By law, the AG and DPH must review an application and issue a decision to approve it, approve it with conditions, or disapprove it. The 2012 legislation required this review to occur concurrently and prohibited either party from delaying the review because the other had
not completed it. It also allowed an applicant to request that this review occur concurrently with the review of any relevant federal regulatory authority.
The legislation required the AG and DPH to issue their final decisions within 120 days, instead of 180 days, after accepting the application.
When approving an application, the 2012 legislation allowed the AG and DPH to impose any related conditions they choose. It expressly allowed DPH to impose conditions requiring the purchaser to:
1. maintain a governing body for each converted hospital whose membership includes uncompensated, independent Rhode Island residents;
2. make financially reasonable contributions to support the state's coordinated health planning process;
3. adhere to reasonable restrictions on financial incentives to patients or health plan enrollees to receive hospital services out-of-state;
4. keep the new hospital open and operating for a reasonable minimum time period;
5. make a reasonable minimum investment to support primary care in the communities served by the new hospital;
6. not enter into any contract or arrangement with an affiliate except for those to provide services or products reasonably necessary to accomplish the hospital's purposes and that are consistent with fair market value;
7. report to DPH on annual profit distributions to owners; and
8. prohibit any corporate allocation or equivalent charge to any affiliate from exceeding fair market value for the services provided or the assets purchased or leased.
For three years after the conversion's effective date, the 2012 legislation also required the AG and DPH to (1) monitor, assess, and evaluate the purchaser's compliance with all conditions imposed and (2) annually review the conversion's impact on the health care costs and services in the communities served. It also required the purchaser to (1) annually report to the AG and DPH on its compliance with these conditions and (2) pay the costs associated with such monitoring and evaluation.
By law, any transacting party aggrieved by the decision of the AG or DPH can appeal to Superior Court. The 2012 legislation required the court to give priority to such an appeal and consider certain factors before deciding to affirm, modify, or reverse the decision. Specifically, it required the court to consider and balance the reasonable interests of the transacting parties and the public.

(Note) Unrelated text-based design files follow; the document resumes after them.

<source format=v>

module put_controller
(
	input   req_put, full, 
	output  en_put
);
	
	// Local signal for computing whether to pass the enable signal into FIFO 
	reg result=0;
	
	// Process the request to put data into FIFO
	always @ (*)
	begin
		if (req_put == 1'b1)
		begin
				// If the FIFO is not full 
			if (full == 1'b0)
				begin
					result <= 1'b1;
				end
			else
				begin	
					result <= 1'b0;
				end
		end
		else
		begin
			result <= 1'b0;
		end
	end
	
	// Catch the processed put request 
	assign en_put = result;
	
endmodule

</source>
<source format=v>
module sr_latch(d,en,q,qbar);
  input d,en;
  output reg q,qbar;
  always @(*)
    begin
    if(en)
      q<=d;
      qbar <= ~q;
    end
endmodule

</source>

It allowed the court to reverse or modify the decision if substantial rights of the appellant had been prejudiced because the AG's or DPH's findings, conclusions, or decisions exceed their authority or are:
1. unreasonable or in violation of law,
2. made using unlawful procedures,
3. clearly erroneous considering the evidence in the whole record,
4. affected by another error, or
5. arbitrary or characterized by an abuse or clearly unwarranted exercise of discretion.

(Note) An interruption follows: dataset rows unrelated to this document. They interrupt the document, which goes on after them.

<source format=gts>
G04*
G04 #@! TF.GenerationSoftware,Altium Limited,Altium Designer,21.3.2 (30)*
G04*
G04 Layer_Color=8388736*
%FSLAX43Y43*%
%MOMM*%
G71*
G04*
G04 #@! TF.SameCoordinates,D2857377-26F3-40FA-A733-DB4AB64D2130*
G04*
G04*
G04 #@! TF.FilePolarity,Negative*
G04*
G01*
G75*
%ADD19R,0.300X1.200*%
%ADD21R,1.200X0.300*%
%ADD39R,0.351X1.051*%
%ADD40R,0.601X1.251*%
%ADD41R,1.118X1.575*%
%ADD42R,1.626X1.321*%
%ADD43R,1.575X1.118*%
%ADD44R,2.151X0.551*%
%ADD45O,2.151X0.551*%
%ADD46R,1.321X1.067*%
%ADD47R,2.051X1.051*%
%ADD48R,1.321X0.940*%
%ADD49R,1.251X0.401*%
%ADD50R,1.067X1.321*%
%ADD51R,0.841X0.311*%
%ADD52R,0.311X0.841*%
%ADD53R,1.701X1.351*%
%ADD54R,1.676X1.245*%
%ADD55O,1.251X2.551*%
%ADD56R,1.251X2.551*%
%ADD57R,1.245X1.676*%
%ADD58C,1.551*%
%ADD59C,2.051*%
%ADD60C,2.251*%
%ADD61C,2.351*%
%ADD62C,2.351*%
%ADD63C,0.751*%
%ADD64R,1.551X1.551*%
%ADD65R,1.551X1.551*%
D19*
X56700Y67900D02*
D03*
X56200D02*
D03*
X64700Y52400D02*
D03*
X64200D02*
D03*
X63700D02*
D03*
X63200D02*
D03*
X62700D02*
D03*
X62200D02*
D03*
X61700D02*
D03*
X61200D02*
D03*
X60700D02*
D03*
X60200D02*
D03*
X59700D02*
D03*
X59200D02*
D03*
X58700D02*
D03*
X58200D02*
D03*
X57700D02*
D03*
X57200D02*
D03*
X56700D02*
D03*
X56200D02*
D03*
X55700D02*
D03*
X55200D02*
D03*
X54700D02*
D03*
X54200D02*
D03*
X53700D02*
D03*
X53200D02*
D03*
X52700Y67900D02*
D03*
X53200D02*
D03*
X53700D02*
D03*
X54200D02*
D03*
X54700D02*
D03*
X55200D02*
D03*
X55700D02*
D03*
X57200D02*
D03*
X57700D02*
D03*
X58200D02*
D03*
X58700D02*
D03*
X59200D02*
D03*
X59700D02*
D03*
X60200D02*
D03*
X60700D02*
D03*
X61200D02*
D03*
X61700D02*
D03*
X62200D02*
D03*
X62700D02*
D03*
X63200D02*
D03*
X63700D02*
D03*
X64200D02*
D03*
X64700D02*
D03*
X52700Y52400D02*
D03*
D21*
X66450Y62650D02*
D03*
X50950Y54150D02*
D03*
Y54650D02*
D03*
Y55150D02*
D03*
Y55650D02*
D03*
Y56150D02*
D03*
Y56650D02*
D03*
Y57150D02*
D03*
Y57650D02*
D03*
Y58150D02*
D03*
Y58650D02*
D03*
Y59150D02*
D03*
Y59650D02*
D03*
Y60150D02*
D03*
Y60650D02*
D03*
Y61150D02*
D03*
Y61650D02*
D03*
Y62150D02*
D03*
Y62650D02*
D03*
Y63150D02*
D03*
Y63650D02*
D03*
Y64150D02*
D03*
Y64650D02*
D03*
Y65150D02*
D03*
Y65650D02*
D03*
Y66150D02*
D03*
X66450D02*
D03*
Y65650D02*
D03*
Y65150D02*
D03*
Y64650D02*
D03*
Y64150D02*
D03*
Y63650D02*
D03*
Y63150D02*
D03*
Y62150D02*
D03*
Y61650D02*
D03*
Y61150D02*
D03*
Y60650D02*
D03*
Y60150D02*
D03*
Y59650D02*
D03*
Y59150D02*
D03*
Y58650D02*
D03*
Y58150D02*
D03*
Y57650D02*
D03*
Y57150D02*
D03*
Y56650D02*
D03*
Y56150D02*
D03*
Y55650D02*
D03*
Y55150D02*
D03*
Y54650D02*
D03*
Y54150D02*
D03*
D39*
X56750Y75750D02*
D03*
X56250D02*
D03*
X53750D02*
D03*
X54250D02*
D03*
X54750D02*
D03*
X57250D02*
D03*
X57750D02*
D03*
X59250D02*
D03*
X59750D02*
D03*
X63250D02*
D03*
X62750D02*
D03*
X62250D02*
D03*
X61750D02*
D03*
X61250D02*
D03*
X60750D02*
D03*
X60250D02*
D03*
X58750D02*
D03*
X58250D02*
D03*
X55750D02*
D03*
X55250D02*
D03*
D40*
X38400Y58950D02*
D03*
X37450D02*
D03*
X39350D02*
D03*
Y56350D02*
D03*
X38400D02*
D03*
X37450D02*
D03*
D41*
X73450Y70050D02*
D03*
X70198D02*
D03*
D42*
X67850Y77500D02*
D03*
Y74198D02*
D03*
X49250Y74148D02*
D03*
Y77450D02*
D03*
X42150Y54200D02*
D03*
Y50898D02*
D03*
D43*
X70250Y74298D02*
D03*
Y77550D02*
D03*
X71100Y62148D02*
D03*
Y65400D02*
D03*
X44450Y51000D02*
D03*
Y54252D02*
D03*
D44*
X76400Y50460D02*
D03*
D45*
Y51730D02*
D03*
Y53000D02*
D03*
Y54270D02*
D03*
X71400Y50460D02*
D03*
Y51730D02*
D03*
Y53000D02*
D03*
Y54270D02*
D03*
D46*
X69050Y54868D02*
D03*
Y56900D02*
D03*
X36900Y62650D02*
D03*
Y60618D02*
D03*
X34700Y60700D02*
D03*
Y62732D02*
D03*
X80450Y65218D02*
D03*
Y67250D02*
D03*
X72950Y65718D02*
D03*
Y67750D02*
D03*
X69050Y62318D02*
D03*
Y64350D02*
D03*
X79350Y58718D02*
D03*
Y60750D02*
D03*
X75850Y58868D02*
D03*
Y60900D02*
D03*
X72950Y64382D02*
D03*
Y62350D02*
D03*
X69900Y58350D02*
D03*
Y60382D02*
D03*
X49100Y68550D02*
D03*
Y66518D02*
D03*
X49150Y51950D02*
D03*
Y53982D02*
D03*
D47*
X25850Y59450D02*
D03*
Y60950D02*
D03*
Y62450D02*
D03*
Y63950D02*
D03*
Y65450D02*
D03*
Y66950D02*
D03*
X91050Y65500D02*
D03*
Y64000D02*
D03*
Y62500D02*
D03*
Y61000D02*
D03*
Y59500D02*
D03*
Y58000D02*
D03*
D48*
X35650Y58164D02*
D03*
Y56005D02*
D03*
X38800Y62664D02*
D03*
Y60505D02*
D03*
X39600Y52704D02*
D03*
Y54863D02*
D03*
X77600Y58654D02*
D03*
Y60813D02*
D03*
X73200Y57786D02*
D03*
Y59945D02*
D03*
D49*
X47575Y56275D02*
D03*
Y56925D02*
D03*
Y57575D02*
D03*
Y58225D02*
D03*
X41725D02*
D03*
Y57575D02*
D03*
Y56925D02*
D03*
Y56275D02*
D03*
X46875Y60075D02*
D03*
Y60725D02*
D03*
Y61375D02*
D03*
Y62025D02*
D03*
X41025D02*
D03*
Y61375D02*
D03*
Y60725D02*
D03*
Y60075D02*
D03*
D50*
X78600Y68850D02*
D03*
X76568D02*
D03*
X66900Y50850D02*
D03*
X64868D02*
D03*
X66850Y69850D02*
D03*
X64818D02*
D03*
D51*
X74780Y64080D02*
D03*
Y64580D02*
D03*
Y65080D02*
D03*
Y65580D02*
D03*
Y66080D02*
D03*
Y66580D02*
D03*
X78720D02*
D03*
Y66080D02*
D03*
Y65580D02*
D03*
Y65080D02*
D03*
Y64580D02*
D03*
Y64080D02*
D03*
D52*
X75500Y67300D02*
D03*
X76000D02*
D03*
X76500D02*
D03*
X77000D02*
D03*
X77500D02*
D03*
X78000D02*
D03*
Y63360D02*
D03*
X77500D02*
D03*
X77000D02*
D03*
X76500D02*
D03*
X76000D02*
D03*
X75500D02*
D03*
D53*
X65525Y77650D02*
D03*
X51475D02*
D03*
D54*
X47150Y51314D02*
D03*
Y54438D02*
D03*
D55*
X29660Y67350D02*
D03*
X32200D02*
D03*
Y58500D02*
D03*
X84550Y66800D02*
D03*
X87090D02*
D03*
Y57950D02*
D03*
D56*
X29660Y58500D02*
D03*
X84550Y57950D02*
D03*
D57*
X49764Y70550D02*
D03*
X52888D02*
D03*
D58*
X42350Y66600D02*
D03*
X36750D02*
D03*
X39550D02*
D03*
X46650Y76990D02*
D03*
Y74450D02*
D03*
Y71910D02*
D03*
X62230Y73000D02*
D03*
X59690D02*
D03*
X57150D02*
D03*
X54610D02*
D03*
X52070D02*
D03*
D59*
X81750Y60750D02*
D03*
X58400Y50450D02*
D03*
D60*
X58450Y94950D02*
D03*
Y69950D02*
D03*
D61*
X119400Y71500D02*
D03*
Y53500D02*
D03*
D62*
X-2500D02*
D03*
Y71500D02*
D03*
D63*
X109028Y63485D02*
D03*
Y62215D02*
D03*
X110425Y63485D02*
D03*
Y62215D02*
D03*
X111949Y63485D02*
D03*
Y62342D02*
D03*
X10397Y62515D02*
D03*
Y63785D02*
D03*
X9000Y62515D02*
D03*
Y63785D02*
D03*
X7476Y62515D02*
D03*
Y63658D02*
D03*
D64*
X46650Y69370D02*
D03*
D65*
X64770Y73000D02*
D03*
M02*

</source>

Converting More Than One Hospital in the Same Year
The 2012 legislation allowed a for-profit hospital or its affiliates to acquire more than one nonprofit hospital in a year. Prior law did not allow a for-profit hospital or its affiliates to apply for a second nonprofit hospital conversion in the state for at least three years after the initial conversion took effect. The legislation also removed DPH's authority to prohibit a for-profit hospital or its affiliates from filing an application for up to 10 years for good cause.